_What is being asked_. From the entries below, return only the lines starting at the one that contains "immunohistochemistry image of" and ending at the one that contains "staining of malignant", exactly as they stand.

_Collected data entries_.

::::

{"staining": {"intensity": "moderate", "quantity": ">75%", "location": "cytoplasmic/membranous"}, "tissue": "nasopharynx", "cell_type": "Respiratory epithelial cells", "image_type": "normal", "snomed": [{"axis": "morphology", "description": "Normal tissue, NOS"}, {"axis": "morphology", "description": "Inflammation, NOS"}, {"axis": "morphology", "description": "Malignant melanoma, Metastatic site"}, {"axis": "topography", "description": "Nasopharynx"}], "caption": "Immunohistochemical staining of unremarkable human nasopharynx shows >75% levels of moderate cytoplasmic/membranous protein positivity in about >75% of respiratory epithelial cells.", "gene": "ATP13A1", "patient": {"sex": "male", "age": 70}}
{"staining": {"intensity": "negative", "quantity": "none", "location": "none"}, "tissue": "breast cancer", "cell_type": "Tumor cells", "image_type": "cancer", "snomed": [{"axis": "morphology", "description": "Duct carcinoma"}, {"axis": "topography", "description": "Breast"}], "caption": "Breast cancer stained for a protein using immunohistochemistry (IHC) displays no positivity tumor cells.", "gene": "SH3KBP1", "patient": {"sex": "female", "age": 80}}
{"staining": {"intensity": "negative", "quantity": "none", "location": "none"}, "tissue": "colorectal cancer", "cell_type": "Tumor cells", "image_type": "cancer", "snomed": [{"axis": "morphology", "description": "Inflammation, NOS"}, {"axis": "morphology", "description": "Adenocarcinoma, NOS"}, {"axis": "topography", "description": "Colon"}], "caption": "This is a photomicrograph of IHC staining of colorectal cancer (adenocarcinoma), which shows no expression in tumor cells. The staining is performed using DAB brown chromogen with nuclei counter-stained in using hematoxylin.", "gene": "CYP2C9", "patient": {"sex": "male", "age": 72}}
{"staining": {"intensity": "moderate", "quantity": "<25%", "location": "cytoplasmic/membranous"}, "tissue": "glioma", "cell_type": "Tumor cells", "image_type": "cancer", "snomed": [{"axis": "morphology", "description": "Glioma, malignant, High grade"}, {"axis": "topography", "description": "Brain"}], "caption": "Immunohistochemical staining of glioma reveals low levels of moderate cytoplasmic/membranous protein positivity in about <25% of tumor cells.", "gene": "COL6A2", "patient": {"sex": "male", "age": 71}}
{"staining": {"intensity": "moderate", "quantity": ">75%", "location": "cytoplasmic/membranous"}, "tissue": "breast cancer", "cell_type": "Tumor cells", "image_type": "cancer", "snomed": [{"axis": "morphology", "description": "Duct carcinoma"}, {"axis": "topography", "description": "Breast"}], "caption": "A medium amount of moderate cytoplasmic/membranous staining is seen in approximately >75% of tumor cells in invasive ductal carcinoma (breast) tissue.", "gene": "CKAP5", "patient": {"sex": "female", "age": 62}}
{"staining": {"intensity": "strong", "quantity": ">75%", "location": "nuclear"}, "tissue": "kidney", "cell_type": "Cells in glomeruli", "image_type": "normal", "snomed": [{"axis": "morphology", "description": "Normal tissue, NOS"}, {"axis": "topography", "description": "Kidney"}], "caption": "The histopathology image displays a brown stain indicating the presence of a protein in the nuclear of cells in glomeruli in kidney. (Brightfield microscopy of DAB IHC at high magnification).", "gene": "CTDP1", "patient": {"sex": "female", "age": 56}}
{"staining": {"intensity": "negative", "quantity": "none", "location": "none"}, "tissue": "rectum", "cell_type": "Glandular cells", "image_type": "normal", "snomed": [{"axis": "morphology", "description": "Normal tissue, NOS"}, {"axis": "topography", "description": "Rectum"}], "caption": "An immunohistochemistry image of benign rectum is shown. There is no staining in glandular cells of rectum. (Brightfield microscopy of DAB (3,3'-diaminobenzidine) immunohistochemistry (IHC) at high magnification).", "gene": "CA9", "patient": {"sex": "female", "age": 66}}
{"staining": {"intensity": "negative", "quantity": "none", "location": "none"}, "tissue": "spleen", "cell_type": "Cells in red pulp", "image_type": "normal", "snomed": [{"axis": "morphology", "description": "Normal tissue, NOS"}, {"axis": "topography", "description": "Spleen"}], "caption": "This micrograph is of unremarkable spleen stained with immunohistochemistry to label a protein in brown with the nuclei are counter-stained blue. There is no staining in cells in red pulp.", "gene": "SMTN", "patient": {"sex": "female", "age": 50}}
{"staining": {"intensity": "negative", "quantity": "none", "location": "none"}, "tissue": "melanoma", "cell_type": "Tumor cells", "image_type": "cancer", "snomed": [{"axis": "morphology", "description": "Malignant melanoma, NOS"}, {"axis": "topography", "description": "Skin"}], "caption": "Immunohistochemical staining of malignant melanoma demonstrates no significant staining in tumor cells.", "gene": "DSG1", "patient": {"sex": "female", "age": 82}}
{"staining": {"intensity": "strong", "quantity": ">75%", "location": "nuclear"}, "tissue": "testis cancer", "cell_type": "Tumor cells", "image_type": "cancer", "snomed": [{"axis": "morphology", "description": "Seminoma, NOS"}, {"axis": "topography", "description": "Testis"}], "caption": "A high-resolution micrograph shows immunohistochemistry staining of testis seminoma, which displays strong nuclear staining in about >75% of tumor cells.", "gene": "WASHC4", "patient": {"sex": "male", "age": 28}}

::::

_Problem solution_.
{"staining": {"intensity": "negative", "quantity": "none", "location": "none"}, "tissue": "rectum", "cell_type": "Glandular cells", "image_type": "normal", "snomed": [{"axis": "morphology", "description": "Normal tissue, NOS"}, {"axis": "topography", "description": "Rectum"}], "caption": "An immunohistochemistry image of benign rectum is shown. There is no staining in glandular cells of rectum. (Brightfield microscopy of DAB (3,3'-diaminobenzidine) immunohistochemistry (IHC) at high magnification).", "gene": "CA9", "patient": {"sex": "female", "age": 66}}
{"staining": {"intensity": "negative", "quantity": "none", "location": "none"}, "tissue": "spleen", "cell_type": "Cells in red pulp", "image_type": "normal", "snomed": [{"axis": "morphology", "description": "Normal tissue, NOS"}, {"axis": "topography", "description": "Spleen"}], "caption": "This micrograph is of unremarkable spleen stained with immunohistochemistry to label a protein in brown with the nuclei are counter-stained blue. There is no staining in cells in red pulp.", "gene": "SMTN", "patient": {"sex": "female", "age": 50}}
{"staining": {"intensity": "negative", "quantity": "none", "location": "none"}, "tissue": "melanoma", "cell_type": "Tumor cells", "image_type": "cancer", "snomed": [{"axis": "morphology", "description": "Malignant melanoma, NOS"}, {"axis": "topography", "description": "Skin"}], "caption": "Immunohistochemical staining of malignant melanoma demonstrates no significant staining in tumor cells.", "gene": "DSG1", "patient": {"sex": "female", "age": 82}}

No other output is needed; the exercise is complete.